The camera rotates on the underside of the plane, controlled by a joystick.
Waldholz: “It looks like a video game controller!”
Blank: “I tell me mom this: You always said that video games wouldn’t help me in life – and you were wrong, mom.”
The sensor can pick up a fraction of a degree difference in heat, and it produces images that look like black and white TV. White means hot. Warmer regions – like a road, or a river – show up as bright spots in a muddy gray landscape. Tracks where a vehicle or even a bear has passed will linger days later, just slightly warmer than the surrounding snow.
But it takes a trained eye to know what you’re seeing. Blank is one of the only people outside the U.S. Fish and Wildlife Service good enough to identify a den.
“What you’re seeing here is a vent hole,” he said, pointing out a bright spot in the footage. “The bear’s body heat and breath, and everything in there, is creating a nice, strong signature, that allows us to identify where it is.”
Wackowski said it’s almost impossible to see while flying.
Wackowski: “It glows like an orb and it catches your eye. But when you’re in an airplane, and you’re on hour three, looking at three hours of black and white video, everything kind of blends together, right?”
The pair will fly for three hours in the morning, and three hours in the afternoon, averaging 800 miles a day for a couple weeks. Most days, they won’t find anything. In a big year, Blank said, he’ll log maybe eight suspected dens — total.
That’s a lot of time and expense for eight polar bears. But, Blank said, for companies on the Slope, it’s worth it. If a den turns up in the way of an ice road, it’s the ice road that has to move. That’s time consuming and costly.

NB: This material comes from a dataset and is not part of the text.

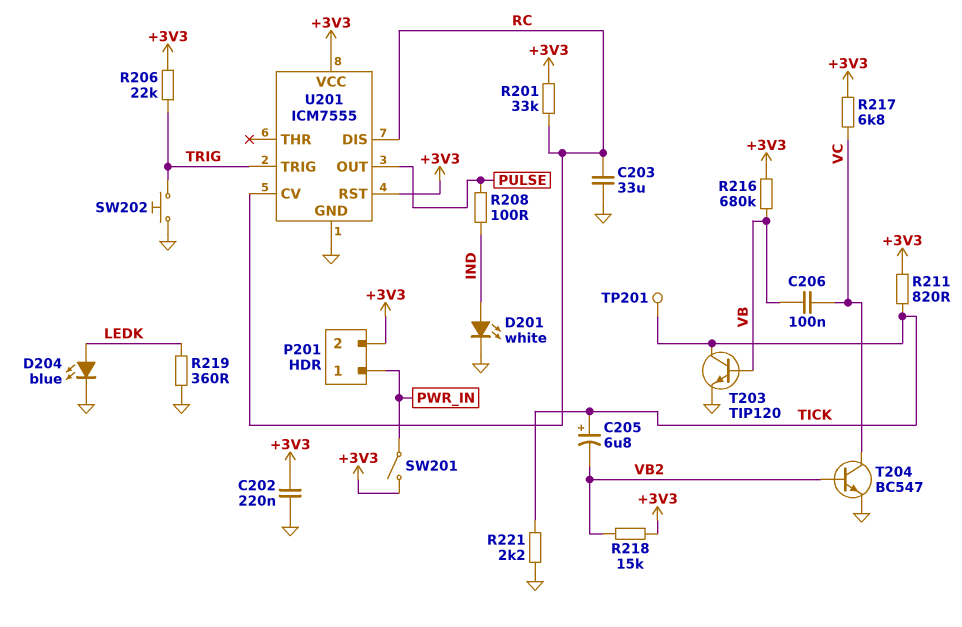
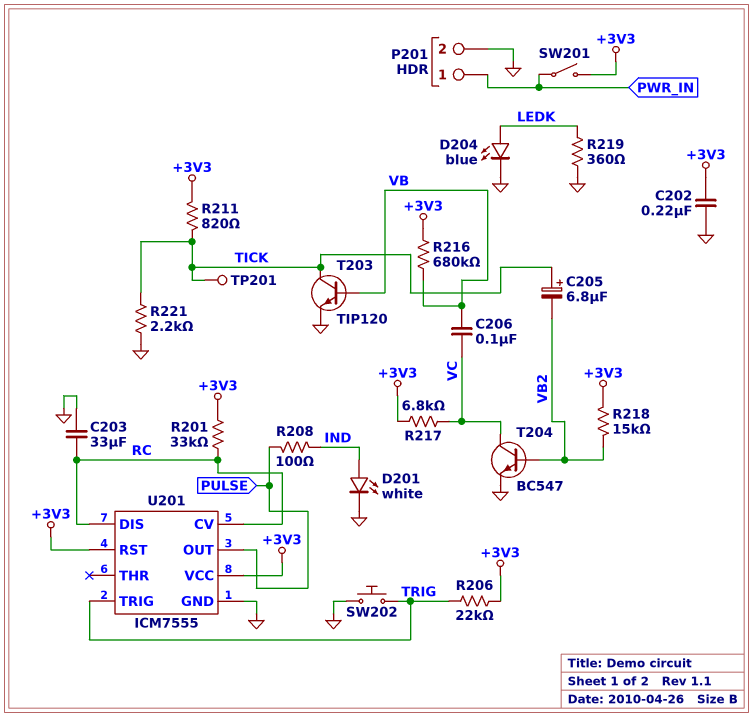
P201 pin 2: +3V3 -> GND

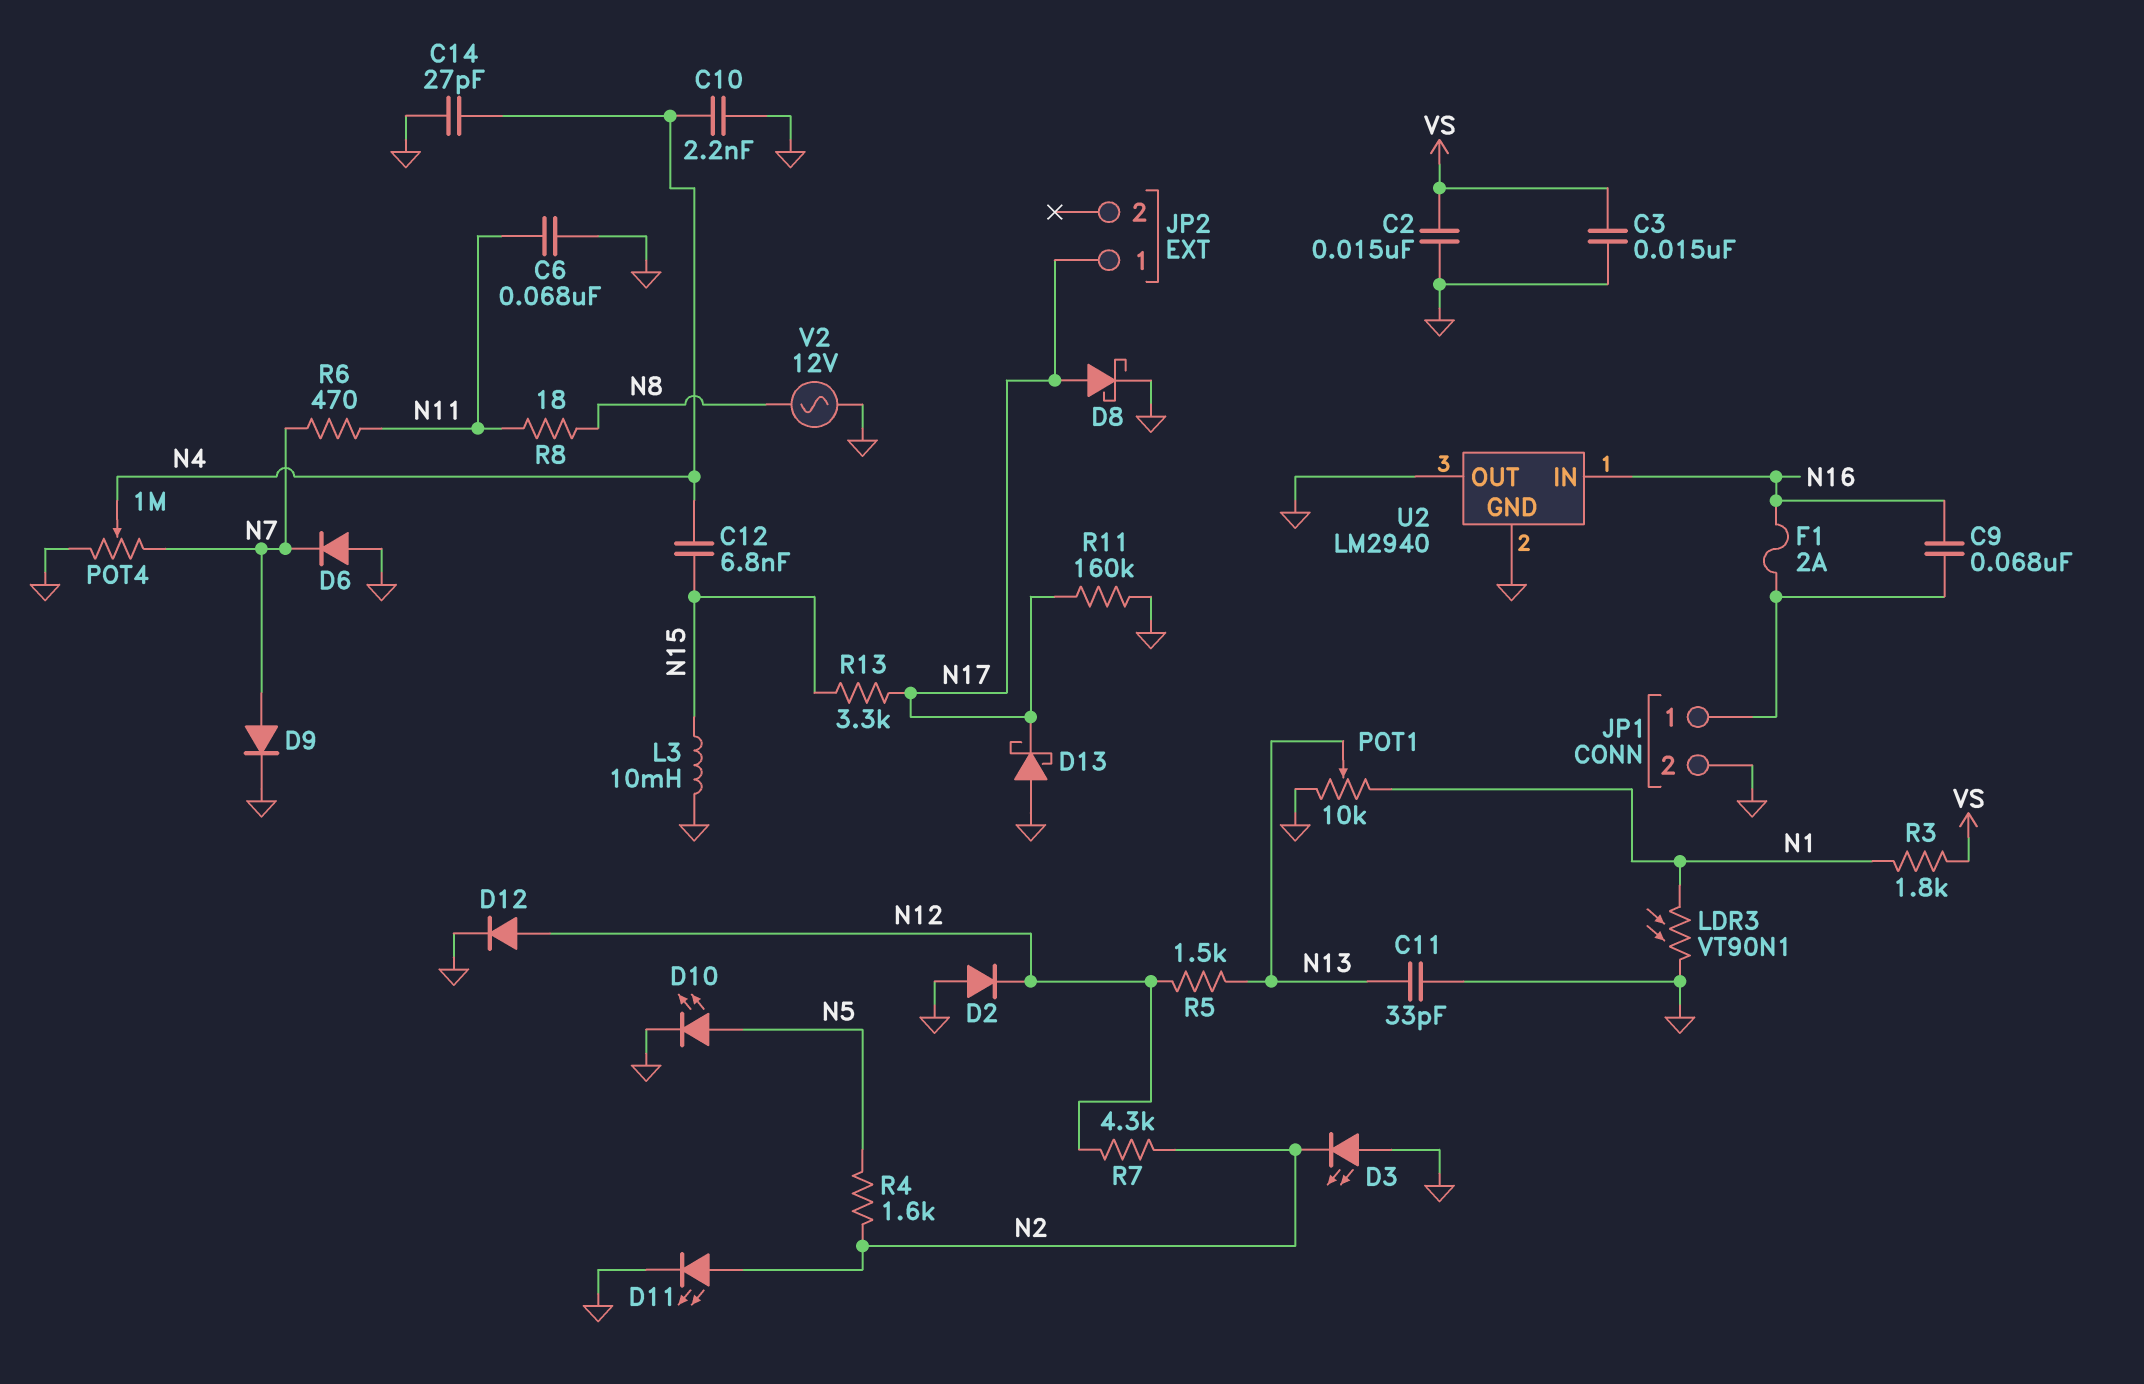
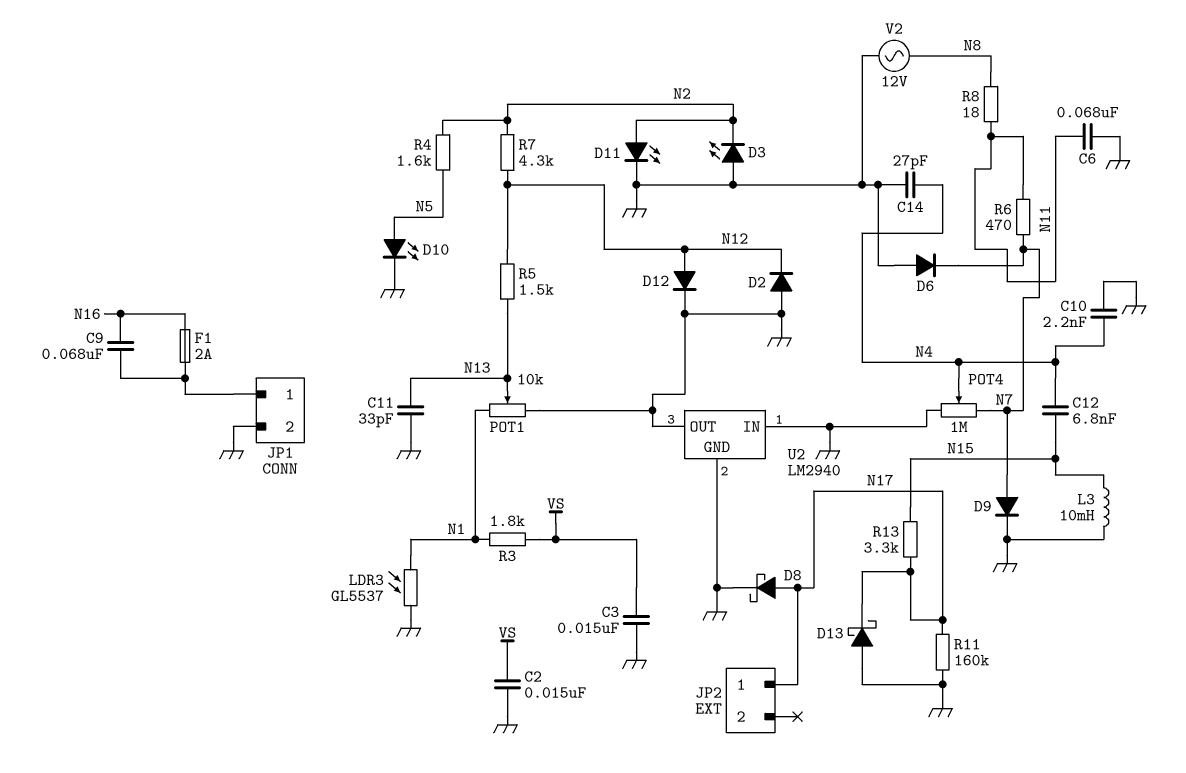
LDR3: VT90N1 (GND, N1) -> GL5537 (GND, N1)
U2 pin IN: N16 -> GND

All those hours in the air mean that when you do find something, it’s pretty exciting.
Wackowski: “Is that it?”
Blank: “I don’t think so…”
Wackowski: “Yeah that’s it! Oh, tell me that’s not my first den! There’s tracks there, there’s a hole.”
Blank: “That’s a good maybe, man.”
Wackowski learned to operate infrared sensors flying unmanned aerial vehicles in Iraq and Afghanistan for the Air Force. The technology the team uses was originally developed by the military to see at night.
“I’m using some of the skills I learned in the military to go find bad guys, and now I get to use it to protect wildlife at home, these incredible critters that we share the environment with,” Wackowski said. “To me, it’s a really fulfilling mission.”
That mission has gotten more important in recent years, because there are more bears than ever denning onshore.
Christopher Putnam oversees the den surveys for the U.S. Fish and Wildlife Service.
“The pattern of polar bear denning has completely reversed itself within a matter of a few decades,” he said.
Thirty years ago, two thirds of southern Beaufort Sea polar bears denned on sea ice. Now, two thirds are denning on shore, according to research from the U.S. Geological Service. That means more contact with people – both local communities and the oil industry.
Waldholz: “Why is that? What’s driving them inland?”
Putnam: “Who knows. There’s something about the sea ice they don’t like.”
Bears usually den where there’s jumble ice to catch snow drifts, Putnam said, and it might be that those spots are no longer stable enough to last through the three or so months of the denning season. But one thing is clear.
“This is one of the observable impacts of climate change,” Putnam said. “It’s not a model, it’s not a prediction. We’re seeing it happen.”
Back at Fairweather, Blank called me over to watch one last piece of video.
Waldholz: “That spot, is that a bear? That looks like bear!”
The video showed a big empty, gray field, with one bright spot – a bear, loping along over the landscape, alone.